Das fängt bereits in der Grundschule an. Dass sich die soziale Spaltung der Stadt dort wiederfindet, ist bekannt. Der Anteil der lernmittelbefreiten Kinder in Mitte, zu dem auch Wedding gehört, ist dreimal höher als im benachbarten Pankow. Für die weiterführenden Schulen gilt zwar das Wohnortprinzip dann nicht mehr. Zudem gibt es die Regelung, dass an besonders nachgefragten Schulen ein Drittel der Plätze per Los vergeben werden. Aber diese Schicksalslotterie kann man umgehen.

„Tendenz einer Sonderung“

Zum Beispiel, indem man sein Kind auf einer Privatschule anmeldet, für die das Losverfahren nicht gilt. Seit 2003 ist die Zahl der PrivatschülerInnen von 18.000 auf derzeit rund 35.000 gestiegen, eine Steigerung von fast 100 Prozent. Der Anteil von Kindern aus armen Familien an Privatschulen: nicht mal vier Prozent. Diese „Tendenz einer Sonderung der SchülerInnen nach den Bildungsverhältnissen der Eltern“ müsse „Teil einer öffentlichen Diskussion“ werden, fordern die AutorInnen der Studie.

Nun kann man Eltern kaum verübeln, dass sie wählerisch sind bei der Schulwahl. Und dass die Kinder an Schulen ohne eigene Oberstufe nicht nur aus ärmeren Elternhäusern kommen, sondern im Vergleich auch schwächere Schulleistungen erbringen, hatte kürzlich die Berlin-Studie im Auftrag der Bildungsverwaltung gezeigt.

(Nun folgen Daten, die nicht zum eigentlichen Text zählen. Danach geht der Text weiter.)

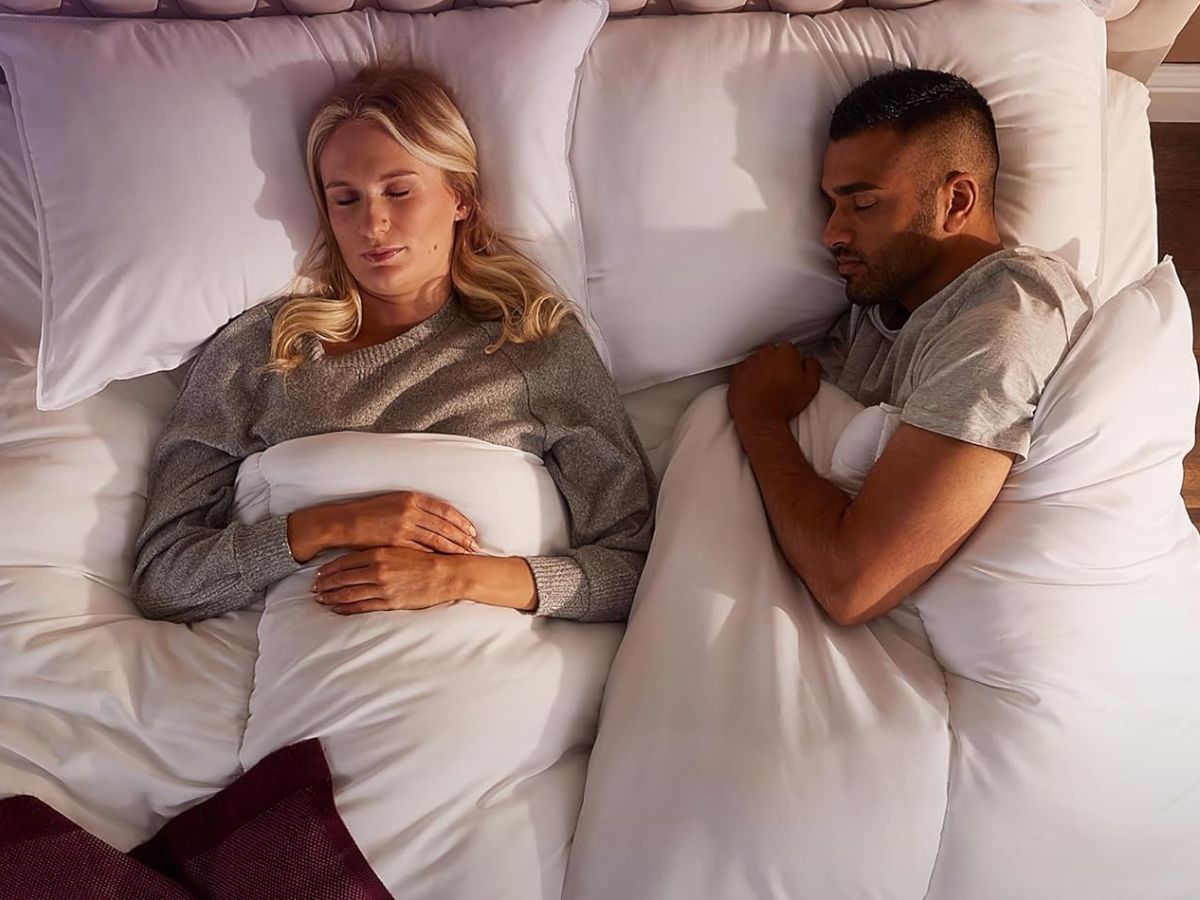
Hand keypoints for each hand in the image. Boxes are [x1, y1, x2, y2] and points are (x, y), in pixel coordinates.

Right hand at [289, 491, 477, 562]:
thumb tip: (439, 517)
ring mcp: (403, 526)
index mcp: (412, 498)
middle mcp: (411, 510)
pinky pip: (421, 550)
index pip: (445, 510)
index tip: (473, 530)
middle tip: (475, 546)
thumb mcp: (396, 502)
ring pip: (437, 538)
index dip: (461, 521)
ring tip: (466, 554)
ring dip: (454, 547)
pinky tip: (445, 561)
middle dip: (462, 536)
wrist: (346, 522)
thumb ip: (418, 507)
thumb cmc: (371, 512)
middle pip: (445, 525)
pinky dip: (436, 555)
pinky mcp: (396, 542)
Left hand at [311, 547, 459, 614]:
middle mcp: (377, 570)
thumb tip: (363, 555)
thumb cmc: (426, 558)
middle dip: (326, 585)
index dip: (330, 569)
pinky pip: (363, 607)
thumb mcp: (401, 547)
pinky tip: (338, 610)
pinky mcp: (390, 602)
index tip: (319, 574)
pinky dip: (347, 609)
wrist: (446, 573)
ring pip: (349, 593)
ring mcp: (382, 587)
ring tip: (321, 600)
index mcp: (379, 553)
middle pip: (343, 578)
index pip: (345, 561)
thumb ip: (381, 551)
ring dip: (332, 597)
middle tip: (313, 589)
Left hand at [728, 343, 821, 430]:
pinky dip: (749, 377)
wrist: (761, 419)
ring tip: (768, 388)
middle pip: (773, 353)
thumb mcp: (811, 385)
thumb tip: (810, 361)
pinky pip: (744, 370)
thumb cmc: (783, 404)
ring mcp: (749, 362)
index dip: (793, 362)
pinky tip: (756, 390)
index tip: (794, 372)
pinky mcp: (737, 372)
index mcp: (785, 352)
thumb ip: (813, 366)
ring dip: (762, 370)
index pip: (791, 349)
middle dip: (777, 364)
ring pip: (758, 361)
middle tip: (782, 381)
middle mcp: (766, 354)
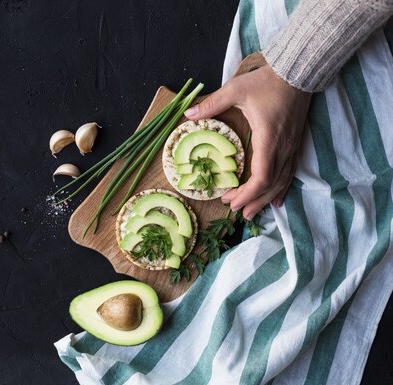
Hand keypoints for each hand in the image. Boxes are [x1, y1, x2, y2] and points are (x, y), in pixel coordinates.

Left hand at [184, 64, 310, 219]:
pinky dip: (281, 188)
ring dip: (266, 199)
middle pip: (270, 185)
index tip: (229, 199)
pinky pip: (290, 172)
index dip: (246, 193)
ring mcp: (292, 147)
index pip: (261, 177)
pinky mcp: (296, 143)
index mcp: (268, 139)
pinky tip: (276, 200)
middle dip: (252, 201)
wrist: (298, 71)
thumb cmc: (267, 81)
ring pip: (281, 182)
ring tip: (251, 212)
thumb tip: (188, 114)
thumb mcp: (235, 90)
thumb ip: (212, 104)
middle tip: (235, 211)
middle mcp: (283, 147)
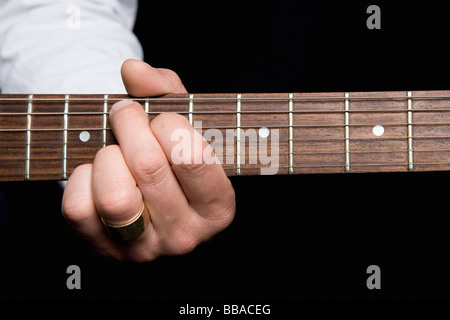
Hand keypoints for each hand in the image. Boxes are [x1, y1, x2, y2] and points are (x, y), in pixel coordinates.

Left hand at [62, 59, 235, 261]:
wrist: (152, 202)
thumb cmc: (175, 160)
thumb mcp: (185, 125)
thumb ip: (167, 90)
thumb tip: (133, 69)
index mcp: (218, 207)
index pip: (189, 155)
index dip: (168, 123)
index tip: (161, 119)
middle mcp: (186, 236)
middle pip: (148, 167)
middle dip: (130, 125)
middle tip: (126, 115)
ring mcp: (145, 249)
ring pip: (114, 196)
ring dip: (107, 157)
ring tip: (115, 151)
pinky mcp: (105, 251)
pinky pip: (79, 208)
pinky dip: (81, 178)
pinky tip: (97, 173)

Die Bildungsverwaltung könnte aber versuchen, Eltern etwas weniger die Wahl zu lassen. Indem man zum Beispiel grundsätzlich Oberstufen an allen Schulstandorten einrichtet – tatsächlich steuert man seit 2014 auch bereits um. Und indem man die Bezirke in den Blick nimmt: Ausgerechnet dort, wo viele Kinder aus armen Familien leben, gibt es auch weniger Schulen mit eigener Oberstufe.

Ghettoisierung ist ein blödes Wort, aber für einige Schulen trifft es zu.